• [Exercise brief] List every distinct email address that appears in the mailing list message below.

• [Reading text]
- From: Philip Taylor <pjt47@cam.ac.uk>
- Date: Thu, 25 Feb 2010 09:49:17 +0000
- To: "Andrey V. Lukyanov" <land@long.yar.ru>
- CC: www-html@w3.org
Andrey V. Lukyanov wrote: > == Line separator and Paragraph separator in HTML 5 == > > Unicode includes such characters as "Line separator" (2028) and > "Paragraph separator" (2029). What should happen if they are inserted in > HTML source? > > HTML 4.01 says that they "do not constitute line breaks in HTML", but > does not specify their exact behavior beyond this (see Section 9.1). > > HTML 5 does not specifically mention U+2028 and U+2029; however, it > defines two notions: "space characters" and "White_Space characters" > (see Section 2.4.1). > [...] > One can deduce from this that "space characters" are used for HTML > source formatting; in the final output, they all are reduced to a simple > space (or, in some positions, reduced to nothing). > > "White_Space characters", on the other hand, are supposed to be > displayed as they are (except at line ends, where they are reduced to > zero width). HTML5 doesn't define how text is displayed at all - rendering is specified by CSS (or by whatever other mechanism you choose to render HTML with). The terms defined in the HTML5 spec are used solely in the cases where they are explicitly linked to - e.g. <div class="foo bar"> uses http://whatwg.org/html#space-separated-tokens which splits on "space characters", while <time> 12:34 </time> uses http://whatwg.org/html#valid-date-or-time-string-in-content which allows all "White_Space characters". The set of space characters is largely fixed by the parsing behaviour of current HTML implementations, and by the parsing behaviour that current HTML content expects and relies on, so it is unlikely to change. -- Philip Taylor pjt47@cam.ac.uk
Received on Thursday, 25 February 2010 09:49:46 UTC

• [Recorded information]
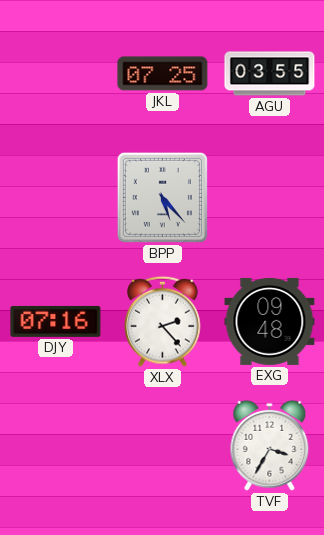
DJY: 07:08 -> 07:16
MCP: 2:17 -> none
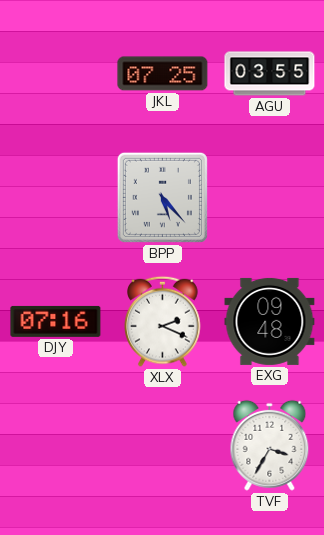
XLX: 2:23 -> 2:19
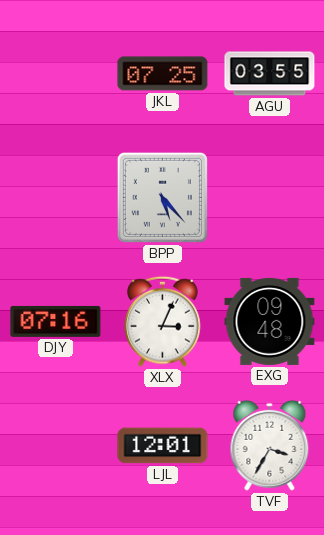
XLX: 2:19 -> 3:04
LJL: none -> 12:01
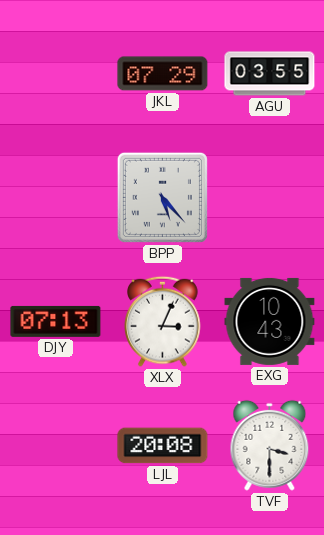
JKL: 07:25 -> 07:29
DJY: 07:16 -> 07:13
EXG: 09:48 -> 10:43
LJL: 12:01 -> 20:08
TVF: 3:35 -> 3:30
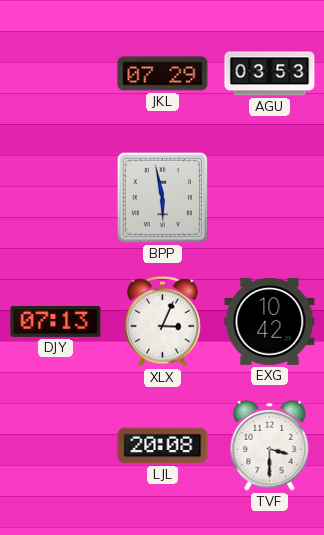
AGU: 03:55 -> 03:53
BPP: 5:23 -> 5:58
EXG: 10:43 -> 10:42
...
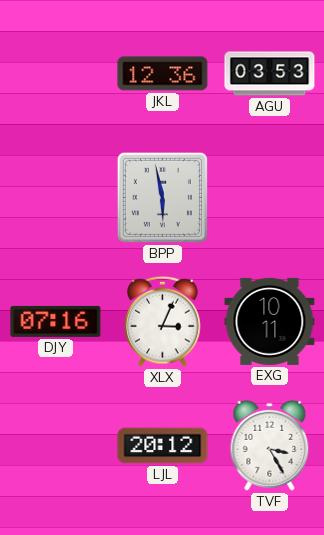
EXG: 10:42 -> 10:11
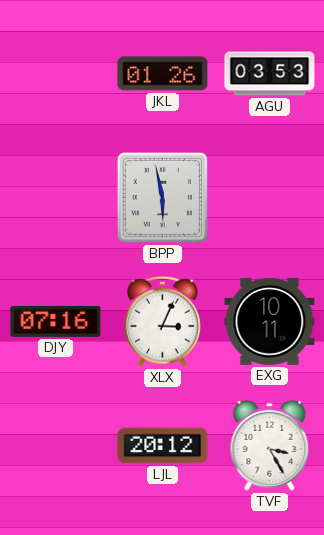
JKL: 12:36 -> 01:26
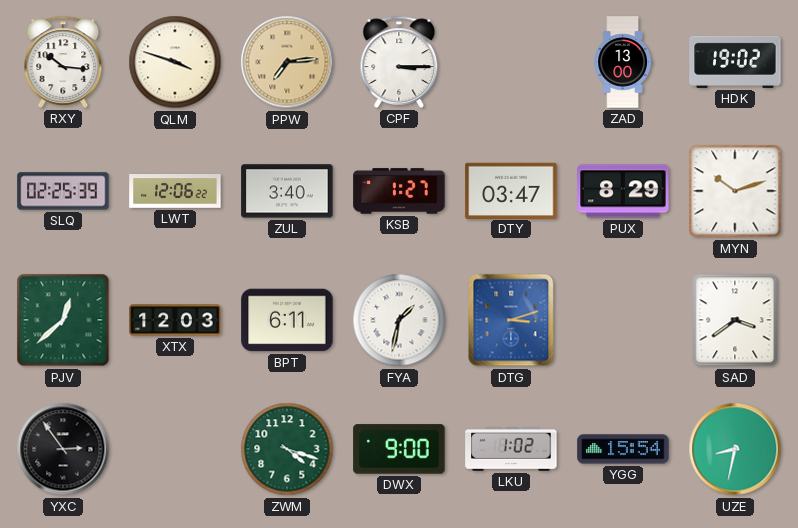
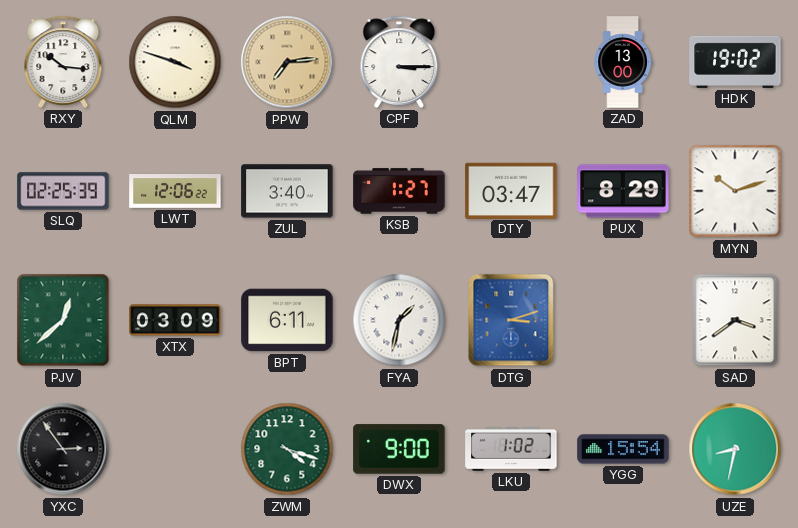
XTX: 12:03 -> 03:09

• [Reply to the exercise]
pjt47@cam.ac.uk
land@long.yar.ru
www-html@w3.org